Rep. Hill Questions Fed Chairman Jerome Powell on the U.S. Balance Sheet

Click on the picture above to watch Rep. Hill's questions from this week's hearing with Fed Chairman Powell.

 
WASHINGTON D.C. — This week, Congressman French Hill (AR-02) participated in a House Financial Services Committee hearing where he questioned Chairman of the Board of Governors of the Federal Reserve System, Jerome Powell, on the U.S. balance sheet, open banking in the United Kingdom, and the sale of mortgage-backed securities.


Key Excerpts:

Congressman Hill: We are delighted to have you and thank you for your steady hand at the Federal Reserve. We are grateful for your time answering our questions. I want to follow up on Mr. Barr's questioning on the balance sheet, looking for some detail with the normalization process. The balance sheet was down about $368 billion January to January, about a 9% reduction. If you think about the size of the economy, and your comments about the future balance sheet size, it occurred to me that at if the fed balance sheet was down 10% of GDP, so $2 trillion, as opposed to the 6% or 7% it was before the financial crisis, that at this rate it would take about five years to normalize in that range. As you begin to think about the balance sheet, that would be about 16 years after the financial crisis that the balance sheet would be normalized. If you look at the rolling off of the portfolio, what range of years do you think it would reach? I am looking for a range of the denominator.

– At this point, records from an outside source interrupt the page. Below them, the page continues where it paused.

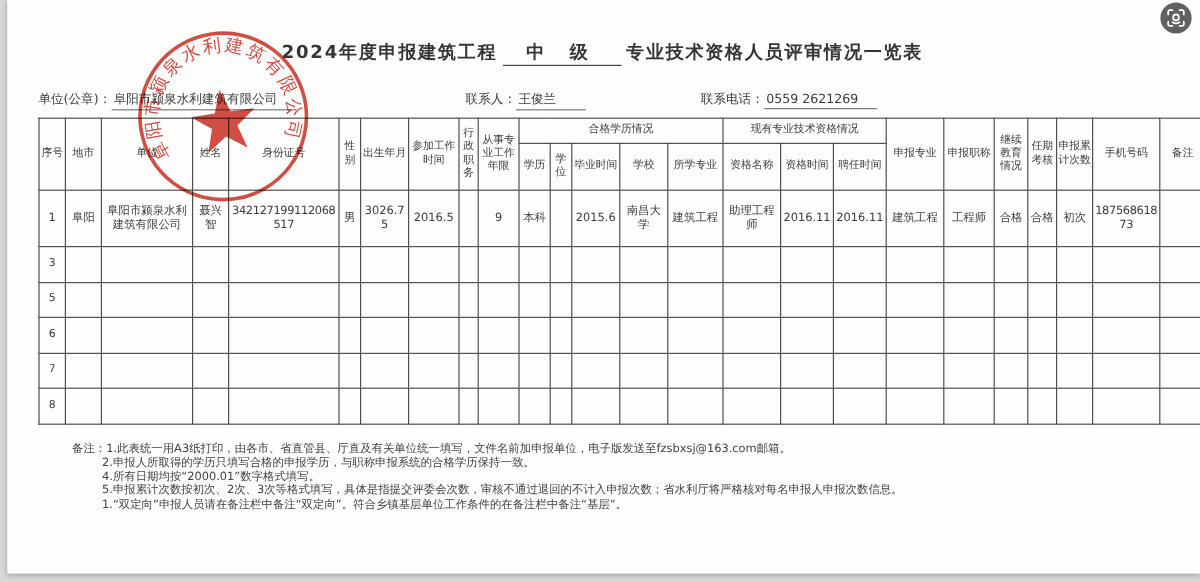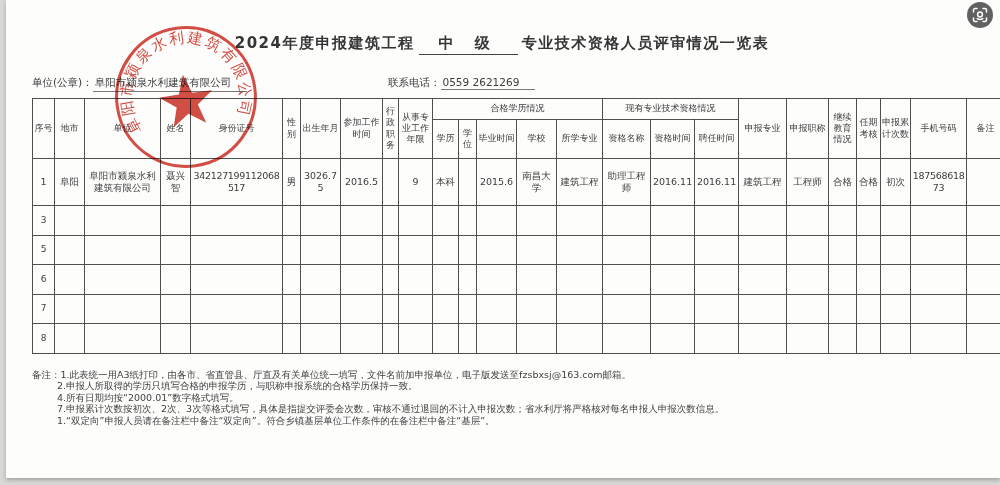--- a/index.html
+++ b/index.html
@@ -31,21 +31,21 @@
   th,td{border:1px solid #4f4f4f;padding:1px;text-align:center;vertical-align:middle;
         word-break:break-all;line-height:1.25;overflow:hidden;}
   thead th{font-weight:normal;}
   tr.hg th{height:18px;}
   tr.hs th{height:36px;}
   tr.r1 td{height:44px;font-size:9.5px;}
   tr.r-empty td{height:26.5px;}
   td.num{font-size:9px;letter-spacing:-0.3px;}
   
   .notes{margin-top:15px;font-size:9.5px;line-height:11.6px;color:#414141;}
-  .notes .ln{white-space:nowrap;}
+  .notes .ln{white-space:nowrap;margin-left:28px;}
   .notes .ind{padding-left:25px;}
   
   .stamp{
     position:absolute;left:103px;top:22px;width:166px;height:150px;
     transform:rotate(-8deg);opacity:.82;pointer-events:none;
     mix-blend-mode:multiply;
   }
   
   .scan-btn{
     position:absolute;right:7px;top:2px;width:26px;height:26px;border:none;
@@ -60,20 +60,23 @@
 
   <div class="paper">
 
     <div class="title">
       <span>2024年度申报建筑工程</span><span class="u">中 级</span><span>专业技术资格人员评审情况一览表</span>
     </div>
 
     <div class="meta">
       <div class="f1">
         <span>单位(公章)：</span><span class="val">阜阳市颍泉水利建筑有限公司</span>
+      </div>
+      <div class="f2">
+        <span>联系人：</span><span class="val">王俊兰</span>
       </div>
       <div class="f3">
         <span>联系电话：</span><span class="val">0559 2621269</span>
       </div>
     </div>
 
     <table>
       <colgroup>
         <col style="width:22px">
           <col style="width:30px">
@@ -297,21 +300,21 @@
             <td></td>
             <td></td>
       </tr>
         </tbody>
     </table>
 
     <div class="notes">
       <div class="ln">备注：1.此表统一用A3纸打印，由各市、省直管县、厅直及有关单位统一填写，文件名前加申报单位，电子版发送至fzsbxsj@163.com邮箱。</div>
       <div class="ln ind">2.申报人所取得的学历只填写合格的申报学历，与职称申报系统的合格学历保持一致。</div>
       <div class="ln ind">4.所有日期均按“2000.01”数字格式填写。</div>
-      <div class="ln ind">7.申报累计次数按初次、2次、3次等格式填写，具体是指提交评委会次数，审核不通过退回的不计入申报次数；省水利厅将严格核对每名申报人申报次数信息。</div>
+      <div class="ln ind">5.申报累计次数按初次、2次、3次等格式填写，具体是指提交评委会次数，审核不通过退回的不计入申报次数；省水利厅将严格核对每名申报人申报次数信息。</div>
       <div class="ln ind">1.“双定向”申报人员请在备注栏中备注“双定向”。符合乡镇基层单位工作条件的在备注栏中备注“基层”。</div>
     </div>
 
   </div>
 
   <svg class="stamp" viewBox="0 0 160 160">
     <circle cx="80" cy="80" r="74" fill="none" stroke="#c9271c" stroke-width="3.2"></circle>
     <polygon points="80,56 87.1,76.3 108.5,76.7 91.4,89.7 97.6,110.3 80,98 62.4,110.3 68.6,89.7 51.5,76.7 72.9,76.3" fill="#c9271c"></polygon>
     <defs>
       <path id="seal-text-arc" d="M 25.5,99.8 A 58,58 0 1 1 134.5,99.8" fill="none"></path>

Chairman Powell: The level of demand for our liabilities, the reserve and currency, but also the treasury account, where the treasury keeps cash, and the designated financial market utilities, they keep their rainy-day cash there, the demand for those is so much higher that we are not far from the level of that demand. Our estimates of the demand, particularly for the reserves, has gone up a lot over the course of the last couple years. In terms of years, I think that we are going to be in a position where we can stop runoff later this year. We may be a bit above the equilibrium demand for reserves, but we are not looking to limit the growth of the other liabilities, because we think that they meet important demands from the public.

Congressman Hill: You are suggesting that sometime this year, on the asset side, you will stop letting securities roll off?

Chairman Powell: That is right. That will be about 16% to 17% of GDP, where it was 6% before. The difference is currency is a bigger part of it and the same thing with reserves.

Congressman Hill: When you look at the composition--I know you testified that you prefer a treasury only balance sheet, and you've heard discussions previously in this committee where we recognize in periods of crisis that the fed could take other assets, but many of us believe they should've swapped those back out at the treasury, so the central bank maintains only a treasury portfolio--do you still hold that view? And what are your views on Mr. Quarles comments last week that he would look at limited sales of the MBS portfolio?

Chairman Powell: We have said we want, primarily, a treasury balance sheet. We've also said we hold the possibility that at some point, this is not something decided or anything in the near term, we would do limited sales of MBS to hasten the process. We have a bunch of decisions to make on the balance sheet, and the one on MBS sales is closer to the back of the line. We will be working through that in a careful way. Markets are sensitive to this.

Congressman Hill: I know that the markets would connect with those sales. I would encourage that. I want to switch gears and talk about another U.K. issue that is not Brexit. That is the subject of open banking. The U.K.'s payment services directive, which is also termed informally as open banking, and I would like to get, if not your thoughts today, your thoughts in writing about the promise of open banking as it benefits more competition. This is where consumers have access to all their data with brokerage banking that they get to control. It's a way to have better data security and more consumer security. It has been required now of the major banks in the U.K. Are you familiar with that? 

Chairman Powell: I am not familiar with the U.K. aspect of it. I'm familiar with the fact it is a very interesting and important issue here.

Congressman Hill: As we look at FinTech in our markets and we look at ways to level the competitive playing field between the G-SIFI's and everybody else, I think this will be an important issue and I invite your comments in the future on that.